なお、本実施形態に係るディスプレイ用フィルタ100を製造するには、図7A〜図7Fにおいて説明した加飾部材の製造方法により加飾ガラス基材を製造した後、加飾ガラス部材の視認面に反射防止フィルム101による反射防止層を形成する工程を設けるようにすればよい。また、必要に応じて、加飾ガラス部材の背面にも、必要な機能層を形成する工程を設けることにより、用途に応じた種々の機能を有するディスプレイ用フィルタ100を製造することができる。
図14は、本実施形態に係るディスプレイ用フィルタ100を、プラズマディスプレイ装置120の機能フィルタとして用いた一例を示した側面構成図である。図14において、本実施形態に係るディスプレイ用フィルタ100が、プラズマディスプレイパネル110の前面に取り付けられ、プラズマディスプレイ装置120の機能フィルタとして用いられている。ディスプレイ用フィルタ100は、図13Bで説明したように、各種の機能を有するフィルム101、102、103が形成されているので、プラズマディスプレイ装置120の機能フィルタとして、画質向上の役割を果たすことができる。また、図13Aで説明したように、ディスプレイ用フィルタ100の視認面には、抜きパターン30のロゴ文字「AG」が、平坦なガラス基板11に立体的に表示され、加飾効果により審美性を向上させることができる。
なお、図14においては、プラズマディスプレイ装置120の機能フィルタとして用いた例を挙げて説明したが、反射防止フィルタ101のみを形成し、液晶表示装置のフィルタとして用いることも可能である。
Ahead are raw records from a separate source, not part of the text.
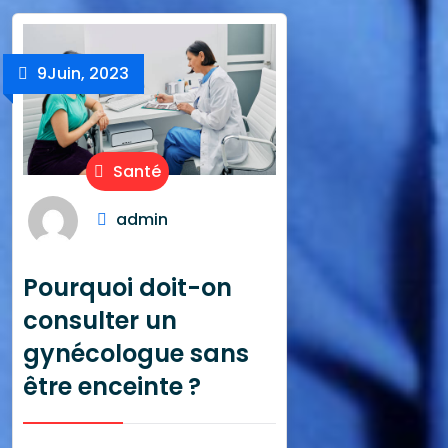
9
Juin, 2023
Santé
admin
Pourquoi doit-on
consulter un
gynécologue sans
être enceinte ?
その他、他の種類のディスプレイや、車両や商業施設の窓、各種の成型品等にも応用することができ、本実施形態に係る加飾部材は、広い用途に用いることができる。
以上、本発明の好ましい実施形態について詳説したが、本発明は、上述した実施形態に制限されることはなく、本発明の範囲を逸脱することなく、上述した実施形態に種々の変形及び置換を加えることができる。